Cracking the coding interview--Q1.4

原文

Write a method to replace all spaces in a string with'%20'. You may assume that the string has sufficient space at the end of the string to hold the additional
characters, and that you are given the "true" length of the string. (Note: if implementing in Java, please use a character array so that you can perform this operation
in place.)
EXAMPLE
Input: "Mr John Smith        "
Output: "Mr%20Dohn%20Smith"

译文：

写一个函数，把字符串中所有的空格替换为%20 ，并且原字符串末尾的空格要忽略。

解答

直接用了java.lang.String里的replaceAll方法，但是为了忽略末尾的空格，先做一些处理，将末尾的空格先修改成一个不可见的其他字符，ASCII小于20的都行。然后替换之后就用trim方法就能去除掉最后的不可见字符。

public class Main {

    public static String replaceSpaces (String str) {
        int len = str.length();
        char a[] = str.toCharArray();
        for(int i = len - 1; i >= 0; i--) {
            if(a[i] == ' '){
                a[i] = 0;
            }
            else
                break;
        }
        String str2 = new String(a);
        return str2.replaceAll(" ", "%20").trim();
    }

    public static void main(String args[]) {
        String s1 = "Mr John Smith    ";
        System.out.println(replaceSpaces(s1));
    }
}

但是如果原字符串首包含ASCII小于20的不可见字符的话就有BUG了。所以又改进了一个版本：

public class Main {

    public static String replaceSpaces (String str) {
        int len = str.length();
        boolean flag = true;
        StringBuilder sb = new StringBuilder();
        for(int i = len - 1; i >= 0; i--) {
            if(str.charAt(i) == ' ' && flag){
                continue;
            }
            else if(str.charAt(i) == ' ' && !flag) {
                sb.insert(0, "%20");
            }
            else {
                sb.insert(0, str.charAt(i));
                flag = false;
            }
        }
        return sb.toString();
    }

    public static void main(String args[]) {
        String s1 = "Mr John Smith    ";
        System.out.println(replaceSpaces(s1));
    }
}

任务目标: 把关于字符串空格替换的这篇文章中从“Write a method”起、到“写一个函数，把字符串中所有的空格替换为%20 ，并且原字符串末尾的空格要忽略。”为止（含这几个字）的部分一字不差地重新写出。 随后的数据行与本题毫无关系。

数据条目:
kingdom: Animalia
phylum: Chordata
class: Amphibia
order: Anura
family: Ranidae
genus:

最终答案:
Write a method to replace all spaces in a string with'%20'. You may assume that the string has sufficient space at the end of the string to hold the additional
characters, and that you are given the "true" length of the string. (Note: if implementing in Java, please use a character array so that you can perform this operation
in place.)
EXAMPLE
Input: "Mr John Smith        "
Output: "Mr%20Dohn%20Smith"

译文：

写一个函数，把字符串中所有的空格替换为%20 ，并且原字符串末尾的空格要忽略。